Por favor, escreva a continuação do trecho sobre o contrato de locação financeira, começando logo após a última frase dele.

Trecho do documento
━━━━━━━━
O contrato de locação financeira, regulado pelo DL n.º 149/95, de 24-06, acrescenta aos elementos essenciais do contrato de locação, visto à luz do art. 1022.º do CC -- «o contrato pelo qual uma das partes se obriga a proporcionar à outra o gozo temporário de uma coisa mediante retribuição» -, as seguintes características (também definidoras do seu tipo):
a) o objecto do contrato é adquirido ou construído por indicação do locatário;
b) o locatário pode adquirir a coisa decorrido o prazo acordado;
c) o preço deve ser determinado no contrato ou determinável mediante simples aplicação dos critérios nele fixados.

Desta distinção resulta que a locação financeira obtém um tratamento diverso do comum contrato de locação, atribuindo-lhe aquele DL 149/95 relevantes efeitos que o aproximam dos inerentes à transmissão da coisa própria da compra e venda: as obrigações do locador financeiro restringem-se a adquirir ou a construir o bem indicado pelo locatário e a conceder o seu gozo – mas já não a assegurá-lo – e a vendê-lo ao segundo, caso este exerça o direito (potestativo) de compra, findo o contrato (art. 9.º, n.º 1); o risco de perda ou deterioração do bem corre por conta do locatário (art. 15.º), diferentemente do que é imposto pelo art. 1044.º do CC; o locatário financeiro tem direito a fazer suas, sem compensações, as benfeitorias (art. 9.º).
━━━━━━━━
Dados para análise
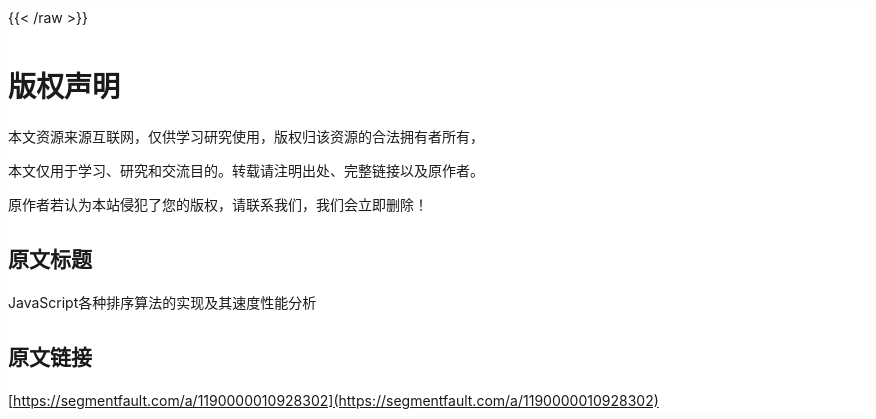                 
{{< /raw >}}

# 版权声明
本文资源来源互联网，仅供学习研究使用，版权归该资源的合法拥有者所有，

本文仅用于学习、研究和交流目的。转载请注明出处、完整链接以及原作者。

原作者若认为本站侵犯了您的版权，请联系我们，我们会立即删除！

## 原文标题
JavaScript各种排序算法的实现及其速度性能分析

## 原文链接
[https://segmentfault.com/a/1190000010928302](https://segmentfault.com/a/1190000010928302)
━━━━━━━━
Resposta da tarefa
No caso concreto, relendo o contrato, que as partes apelidam de “Locação financeira”, o que existe de relevante?
Este tipo de contrato está construída no pressuposto de que o bem locado é susceptível de uma utilização prolongada e que essa utilização pode ser feita por períodos e pessoas sucessivas. Não releva a perspectiva de utilização posterior do bem para além do período contratual, ao contrário do que ocorre com os contratos de financiamento de aquisições de bens de longa duração (leasing, ALD), os quais inserem cláusulas ou negócios dependentes que prevêem as condições de transferência da propriedade no final do contrato para o utilizador do bem;
O que se visa com o contrato em causa nos autos é possibilitar a utilização de um bem pelo período da sua vida útil, sem necessidade do investimento inicial da sua aquisição, que é efectuado por outrem, substituído pelo pagamento fraccionado daquele encargo ao longo do período de utilização;
No caso concreto , o A adquiriu o equipamento a um terceiro ,pelo que a R não teve a seu cargo o investimento inicial atinente à compra .E como a R iria pagar faccionadamente ao A , esta colocaria  à disposição daquela o equipamento. Desta forma, a relação contratual, cujo incumprimento o A alega , apenas tem dois intervenientes, a A e a R,enquanto locador e locatário.
O terceiro, Rapidamatriz Unipessoal Ld.ª , é parte de uma outra relação contratual .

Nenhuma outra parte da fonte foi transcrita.